> _What you need to do_
Continue the news report about the explosive device thrown into the Sarcelles grocery shop from the point where it stops.

The district prefect, Pierre-Henry Maccioni, denounced the “extremely significant incident” which constituted, according to him “a really threat for the Jewish community”.
French Interior Minister Manuel Valls made a visit to the area, where he reassured the Jewish community of his wishes and called for calm, according to sources close to him.
Local public prosecutor Yves Jannier refused to qualify it as an act of “anti-Semitism”. “There were no particular demands, no chants, no graffiti that contained any comment. In any case, there weren’t any reported to us by witnesses at the scene of the crime,” he stressed.
According to witnesses at the scene, at about 12:30, two people dressed in black and wearing hoods, entered the shop which is extremely well frequented by the local Jewish community, and which is located in the Flanades shopping centre in Sarcelles. They threw “a weak explosive device”, revealed the department director of the public security service, Pascale Dubois.
Following the explosion, a cloud of smoke rose up in the shop. The perpetrators then left the grocers, breaking the fire exit with a brick or a stone, she added. They were still at large by the end of the day Wednesday.
The mildly injured victim who was hit by “glass or plaster splatters”, according to Dubois, was hospitalised in nearby Gonesse. Three clients present in the shop were treated for “extreme shock”.
“Amongst the witness statements, were some usable elements,” stressed the public procurer, specifying that that the enquiry wouldn’t exclude “any avenue”. “There was a CCTV system in the shop. We won’t know if it was working and if it is usable,” he added.

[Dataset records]

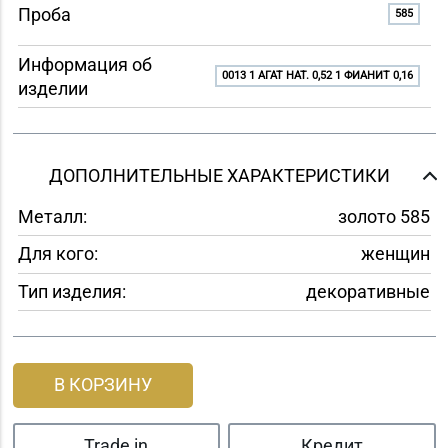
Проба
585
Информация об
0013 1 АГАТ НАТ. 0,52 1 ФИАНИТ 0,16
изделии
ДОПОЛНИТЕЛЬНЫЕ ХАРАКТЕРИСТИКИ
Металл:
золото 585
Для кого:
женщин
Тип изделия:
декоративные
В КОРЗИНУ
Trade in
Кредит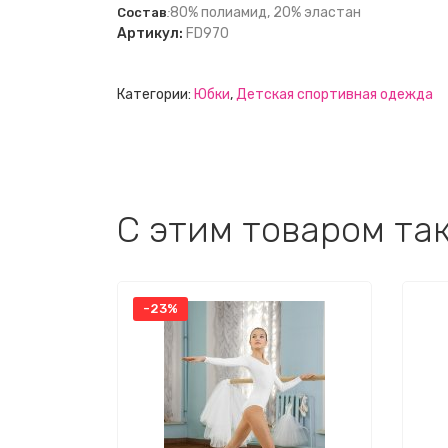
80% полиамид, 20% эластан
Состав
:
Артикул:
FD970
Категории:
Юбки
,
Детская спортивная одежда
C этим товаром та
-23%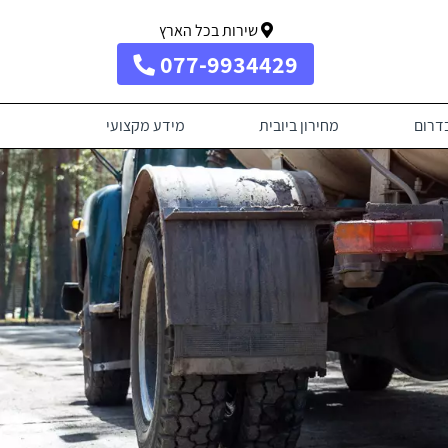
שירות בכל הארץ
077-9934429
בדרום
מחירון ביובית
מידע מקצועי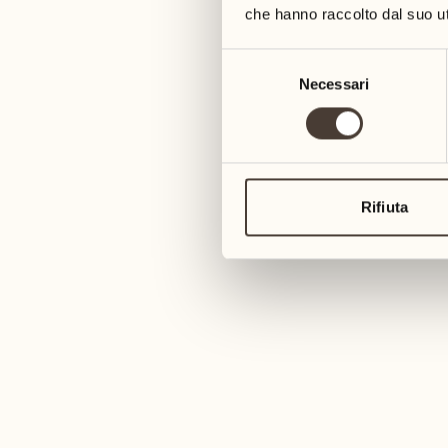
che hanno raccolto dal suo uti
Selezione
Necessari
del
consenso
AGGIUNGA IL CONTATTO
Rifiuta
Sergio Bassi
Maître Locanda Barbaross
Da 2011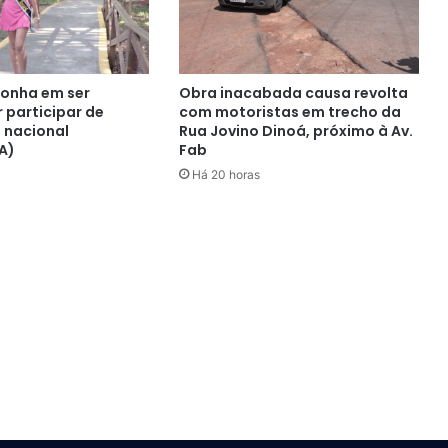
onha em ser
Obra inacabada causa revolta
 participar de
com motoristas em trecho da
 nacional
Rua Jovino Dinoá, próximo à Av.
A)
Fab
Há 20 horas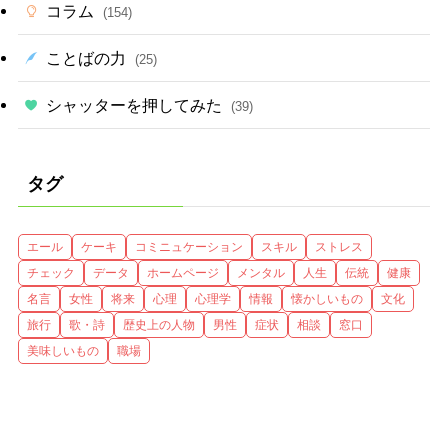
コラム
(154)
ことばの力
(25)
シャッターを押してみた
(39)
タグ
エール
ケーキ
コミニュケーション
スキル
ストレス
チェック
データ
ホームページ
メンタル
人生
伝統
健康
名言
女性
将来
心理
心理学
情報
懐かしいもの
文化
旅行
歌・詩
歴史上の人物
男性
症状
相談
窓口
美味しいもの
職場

> _Solved exercise_
“There was little damage caused, but the emotional trauma is significant,” declared Joel Mergui, president of the Central Consistory of France, from the scene. “Where is it going to end up? Will it eventually be necessary to protect all the places where the Jewish community goes, the business, the restaurants?”, he demanded.
The Representative Council of Jewish Institutions in France (CRIF) insisted “that this attack has direct links to the eruption of violence which followed the release of the Islamophobic film” and “predicts that certain people will continue, against all reason, to implicate the Jews in the production of this film, inciting hate in our country”.
The Ambassador of Israel to France, Yossi Gal, condemned “anti-Semitic aggression”, emphasising that “no symbols either excuse or justify targeting innocent people”.
In Israel, the president of the Knesset Committe on Immigration, Integration and the Diaspora, Danny Danon, announced the launch of an urgent debate inthe Knesset (the Israeli parliament), on the position of Jews in the Diaspora, following the attack in Sarcelles and the outbreak of violence caused by the release of the film Innocence of Muslims and the anti-Mohammed cartoons in French weekly Charlie Hebdo.
“No film justifies infringement on human life and no cartoon justifies touching a hair on a Jewish head,” raged Danon, calling on French president Francoise Hollande to reinforce surveillance equipment in areas surrounding the country’s Jewish infrastructure.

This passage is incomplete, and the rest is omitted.